**Requirement:**
With pictures excluded, copy word for word the lines in the data below from the line containing "right eye: (175, 176)" through the line containing "nose: (417, 172)".

= Beginning of Section =

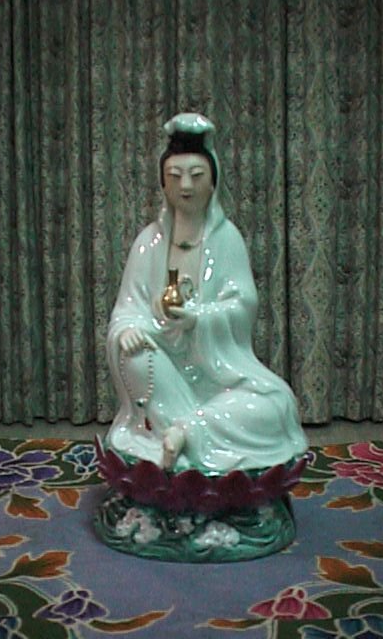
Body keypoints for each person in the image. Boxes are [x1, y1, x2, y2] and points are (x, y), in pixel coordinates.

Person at [105, 113, 308, 475]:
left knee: (278, 403)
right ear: (163, 184)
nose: (186, 186)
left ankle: (183, 433)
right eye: (175, 176)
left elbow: (243, 305)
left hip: (218, 375)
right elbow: (127, 309)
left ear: (213, 182)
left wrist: (198, 319)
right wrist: (128, 329)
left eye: (196, 176)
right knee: (133, 355)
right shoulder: (148, 243)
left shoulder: (227, 239)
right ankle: (178, 435)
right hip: (164, 366)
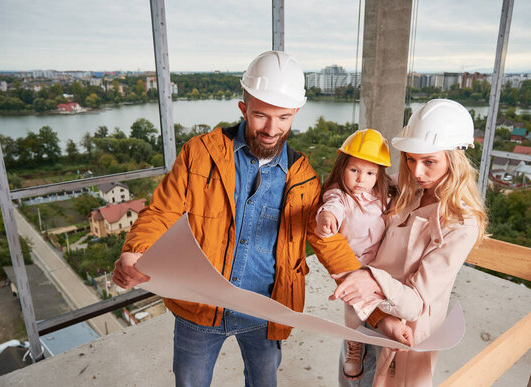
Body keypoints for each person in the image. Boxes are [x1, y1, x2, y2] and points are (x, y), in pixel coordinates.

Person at [112, 50, 364, 387]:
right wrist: (136, 250)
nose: (272, 129)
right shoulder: (199, 154)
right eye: (260, 115)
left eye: (284, 118)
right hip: (198, 308)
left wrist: (362, 286)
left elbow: (324, 238)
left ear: (296, 113)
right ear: (244, 107)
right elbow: (162, 211)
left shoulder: (303, 176)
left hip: (265, 310)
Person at [331, 99, 488, 386]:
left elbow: (415, 304)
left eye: (429, 162)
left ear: (455, 158)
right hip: (365, 312)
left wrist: (370, 277)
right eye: (410, 159)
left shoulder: (460, 224)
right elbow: (349, 188)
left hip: (402, 333)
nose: (417, 172)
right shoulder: (405, 191)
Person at [315, 128, 399, 379]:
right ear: (342, 167)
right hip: (352, 266)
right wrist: (326, 218)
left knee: (385, 305)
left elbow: (402, 180)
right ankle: (354, 344)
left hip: (379, 266)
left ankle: (386, 350)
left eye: (370, 172)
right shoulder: (339, 195)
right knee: (354, 307)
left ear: (378, 174)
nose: (361, 179)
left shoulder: (381, 194)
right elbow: (331, 207)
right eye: (354, 170)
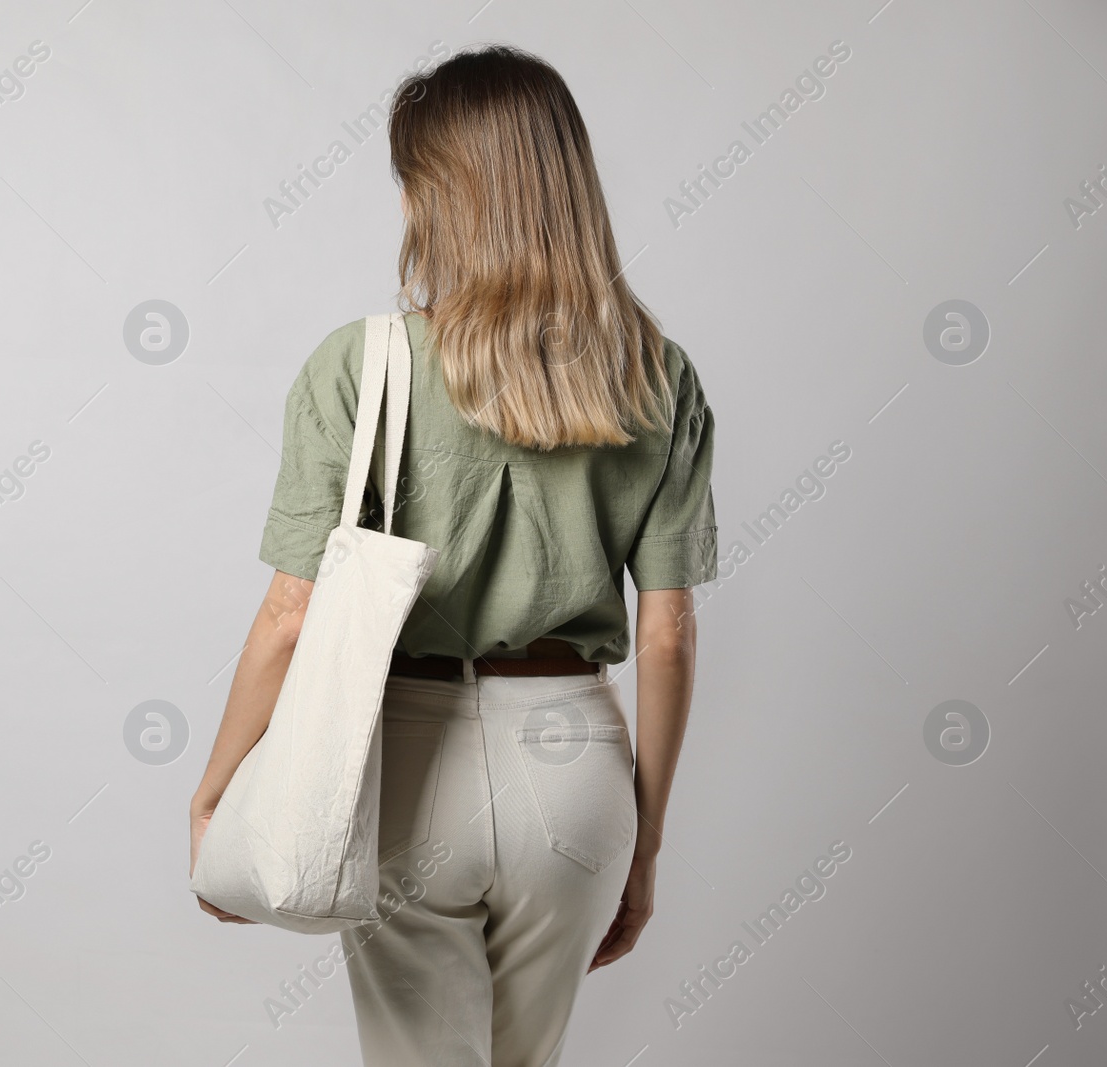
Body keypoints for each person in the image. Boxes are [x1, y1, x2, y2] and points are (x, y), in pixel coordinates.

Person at [189, 44, 716, 1067]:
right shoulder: (658, 374)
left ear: (434, 192)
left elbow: (291, 613)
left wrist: (216, 790)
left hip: (402, 762)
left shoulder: (361, 363)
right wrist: (645, 839)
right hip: (577, 766)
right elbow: (666, 632)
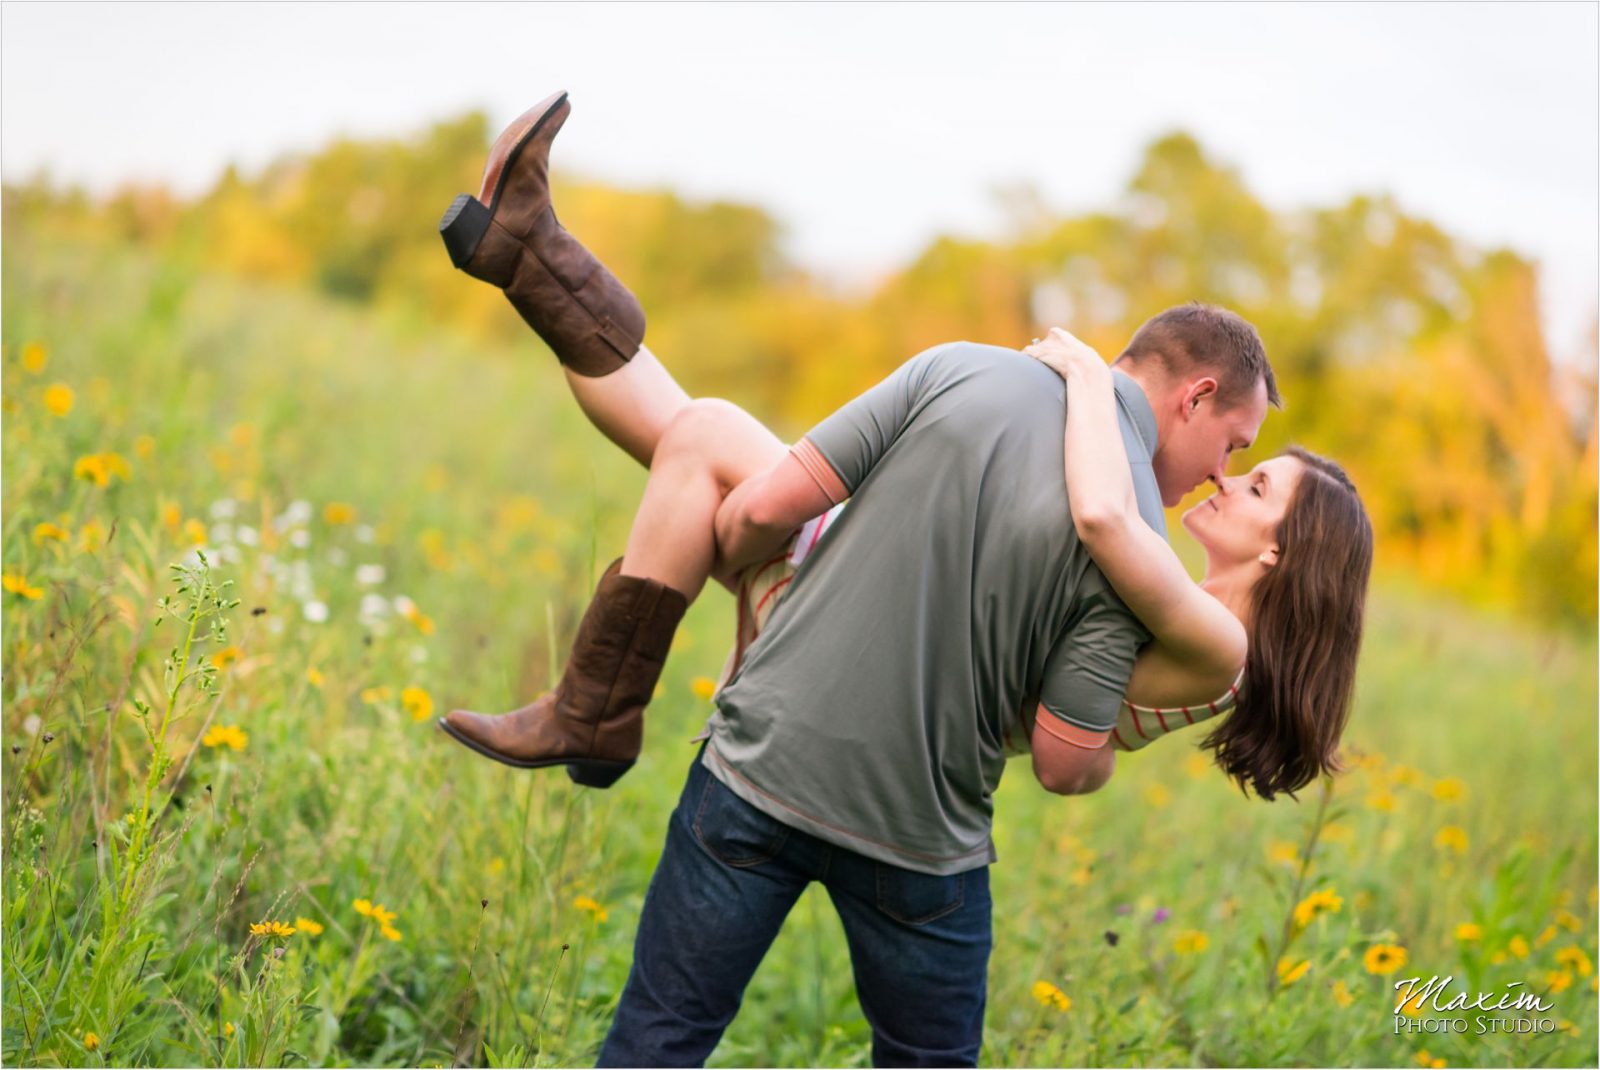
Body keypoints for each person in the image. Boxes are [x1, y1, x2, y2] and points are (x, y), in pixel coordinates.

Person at [434, 92, 1372, 1065]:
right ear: (1197, 395)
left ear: (1279, 552)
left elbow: (1095, 540)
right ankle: (531, 252)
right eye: (1238, 449)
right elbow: (1087, 533)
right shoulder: (1156, 578)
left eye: (1251, 473)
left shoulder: (1185, 608)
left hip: (862, 675)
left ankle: (596, 691)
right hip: (909, 745)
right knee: (697, 429)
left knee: (699, 438)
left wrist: (1090, 376)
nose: (1224, 472)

= End of Section =

**Final answer:**
right eye: (175, 176)
left elbow: (243, 305)
left hip: (218, 375)
right elbow: (127, 309)
left ear: (213, 182)
left wrist: (198, 319)
right wrist: (128, 329)
left eye: (196, 176)
right knee: (133, 355)
right shoulder: (148, 243)
left shoulder: (227, 239)
right ankle: (178, 435)
right hip: (164, 366)
Body keypoints for each person in the image. Boxes are [x1, y1, x2, y2] and points are (x, y), in pixel coordinates.

Person at [112, 50, 364, 387]:
right wrist: (136, 250)
nose: (272, 129)
right shoulder: (199, 154)
right eye: (260, 115)
left eye: (284, 118)
right hip: (198, 308)
left wrist: (362, 286)
left elbow: (324, 238)
left ear: (296, 113)
right ear: (244, 107)
right elbow: (162, 211)
left shoulder: (303, 176)
left hip: (265, 310)
Person at [331, 99, 488, 386]:
left elbow: (415, 304)
left eye: (429, 162)
left ear: (455, 158)
right hip: (365, 312)
left wrist: (370, 277)
right eye: (410, 159)
left shoulder: (460, 224)
right elbow: (349, 188)
left hip: (402, 333)
nose: (417, 172)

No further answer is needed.